● **TEKST DOKUMENTU**:
◇ ◇ ◇ ◇ ◇

Mam problem z bankiem w którym zaciągnąłem kredyt. Bank wysłał monit o zapłatę spóźnionej raty w którym naliczył sobie koszty monitu itp. Kosztów tych nie zapłaciłem, wysłałem pismo do banku że brak podstaw do roszczeń ponieważ spóźniona rata została wysłana i zaksięgowana w banku jeszcze przed otrzymaniem przeze mnie monitu. Ponadto uważam że monit nie został doręczony skutecznie ponieważ nie był to list polecony a listonosz rzucił na schody przed wejściem do domu. Oczywiście bank nie ustawał w roszczeniach. Poszedłem w końcu do rzecznika praw obywatelskich który stwierdził że mam rację ale wiele mi nie pomógł. Wysłał co prawda do banku pismo ale nic to nie niemiło. Teraz dostałem pismo z banku że jeżeli nie zapłacę w ciągu 7 dni to bank zerwie umowę. Kto ma rację? Co powinienem zrobić? Jakimi artykułami kodeksu się podeprzeć?

Proszę o pomoc bo nie stać mnie na prawnika.

Pozdrawiam
Marek

Data: 2010-05-11 06:32:40
Autor: witek
Problem z bankiem - jak walczyć?
TM wrote:
Witam.
Mam problem z bankiem w którym zaciągnąłem kredyt. Bank wysłał monit o zapłatę spóźnionej raty w którym naliczył sobie koszty monitu itp. Kosztów tych nie zapłaciłem, wysłałem pismo do banku że brak podstaw do roszczeń ponieważ spóźniona rata została wysłana i zaksięgowana w banku jeszcze przed otrzymaniem przeze mnie monitu.

Ale zapewne juz po jego wysłaniu


Ponadto uważam że monit nie został doręczony skutecznie ponieważ nie był to list polecony a listonosz rzucił na schody przed wejściem do domu.

Ej, krolewicz, moze powinni ci zaproszenie na bal wyslac



Kto ma rację? Co powinienem zrobić? Jakimi artykułami kodeksu się podeprzeć?

Proszę o pomoc bo nie stać mnie na prawnika.

zacznij płacic w terminie
zaplac co masz zalegle, bo oberwiesz po d.. jesscze bardziej i dopiero bedziessz plakał.

Data: 2010-05-11 11:07:49
Autor: 666
Problem z bankiem - jak walczyć?
Co to znaczy "itp." ??
Nie możesz być karany dwa razy za to samo w różny sposób.
Dopiero co był wyrok w podobnej sprawie po stronie konsumenta, poszperaj.


-- -- -

naliczył sobie koszty monitu itp.

--


Data: 2010-05-11 12:32:42
Autor: Nostradamus
Problem z bankiem - jak walczyć?

Użytkownik "TM" <marek-embers@wp.pl> napisał w wiadomości news:4be92f7c$0$19183$65785112news.neostrada.pl...


Co powinienem zrobić?

◇ ◇ ◇ ◇ ◇

● **ZADANIE A**:
Oceń, czy poniższe stwierdzenia zgadzają się z tekstem o sporze z bankiem, i przy każdym dodaj rozstrzygające słowa tekstu w dokładnym cytacie: (i) monit został wysłany listem poleconym; (ii) bank zagroził zerwaniem umowy, jeśli autor nie zapłaci w ciągu 7 dni; (iii) rzecznik praw obywatelskich uznał, że autor nie ma racji.

● **WIERSZE DANYCH**:
◇ ◇ ◇ ◇ ◇

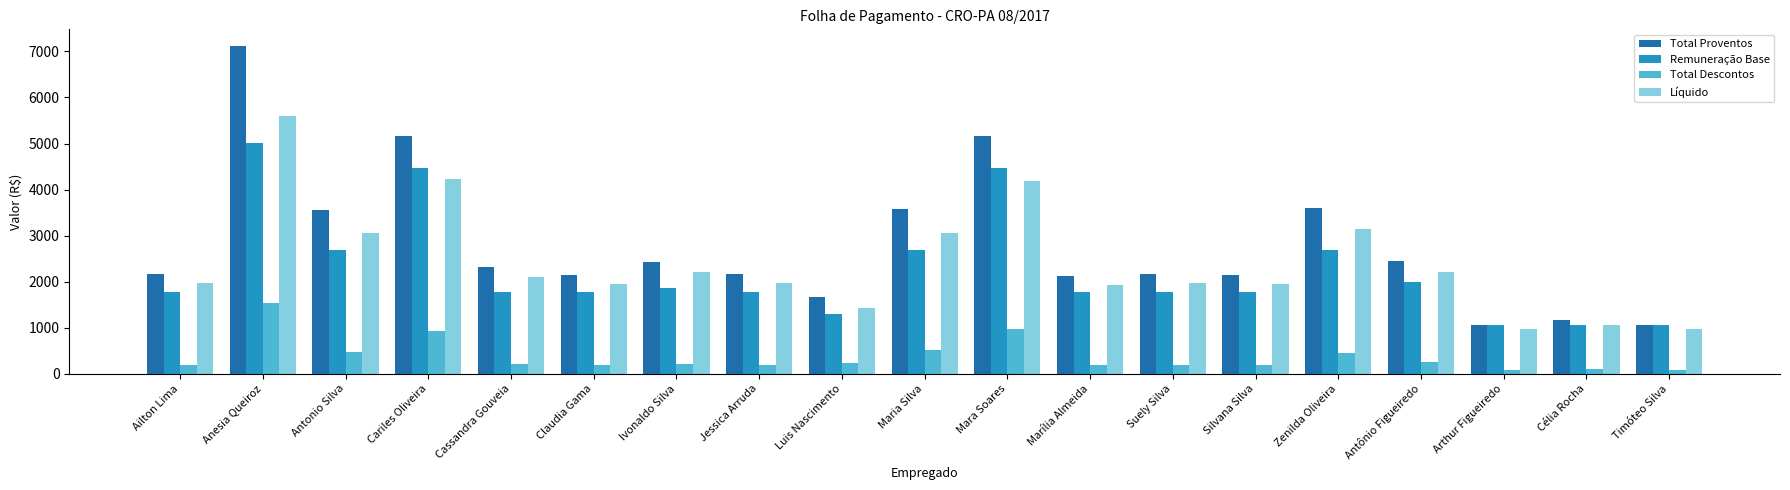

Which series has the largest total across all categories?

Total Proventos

◇ ◇ ◇ ◇ ◇

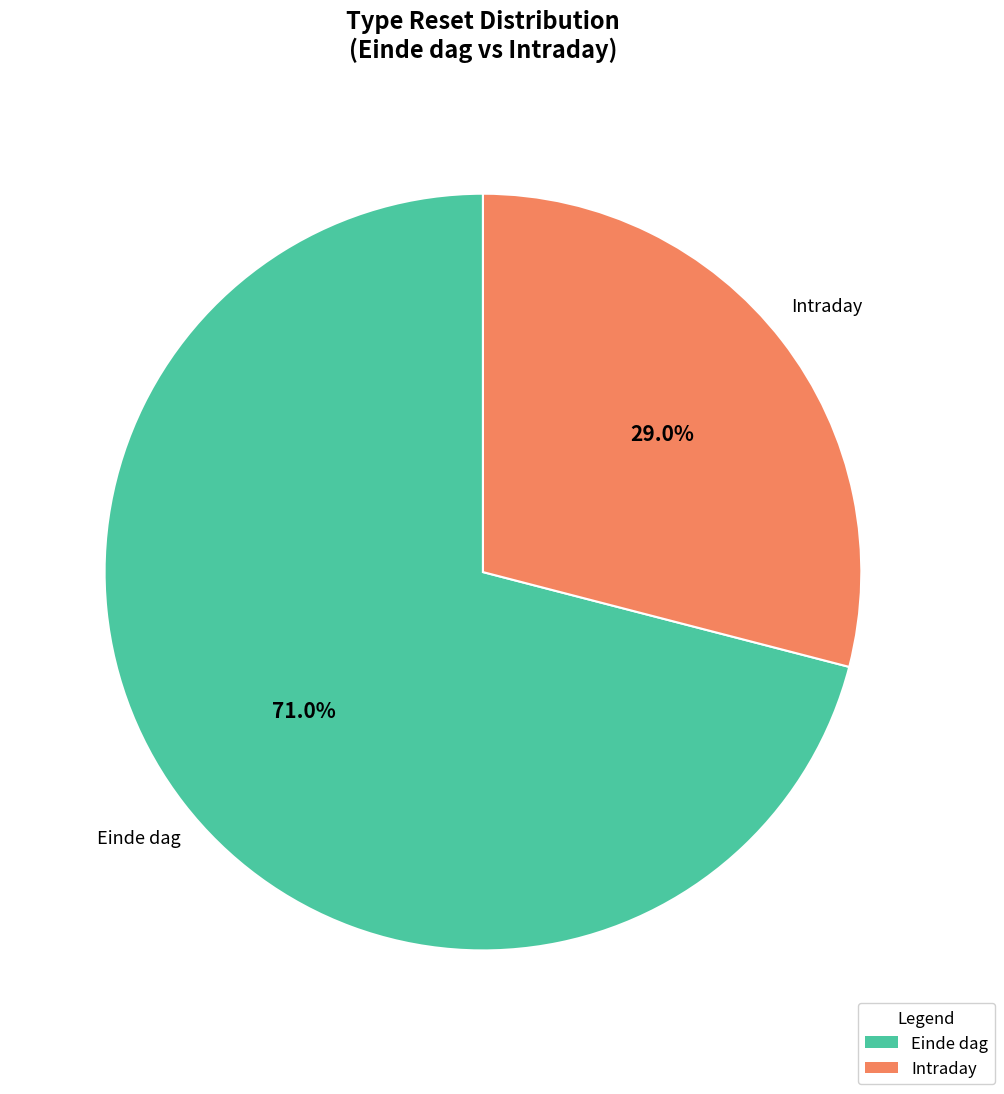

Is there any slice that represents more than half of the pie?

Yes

◇ ◇ ◇ ◇ ◇

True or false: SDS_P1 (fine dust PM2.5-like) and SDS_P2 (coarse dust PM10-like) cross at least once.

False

◇ ◇ ◇ ◇ ◇

● **ZADANIE B**:
Podaj liczbę linijek w wierszach danych, które zawierają słowo „largest”.

● **ROZWIĄZANIE A**:
(i) Nie: „nie był to list polecony”.
(ii) Tak: „jeżeli nie zapłacę w ciągu 7 dni to bank zerwie umowę”.
(iii) Nie: „stwierdził że mam rację”.

● **ROZWIĄZANIE B**:
1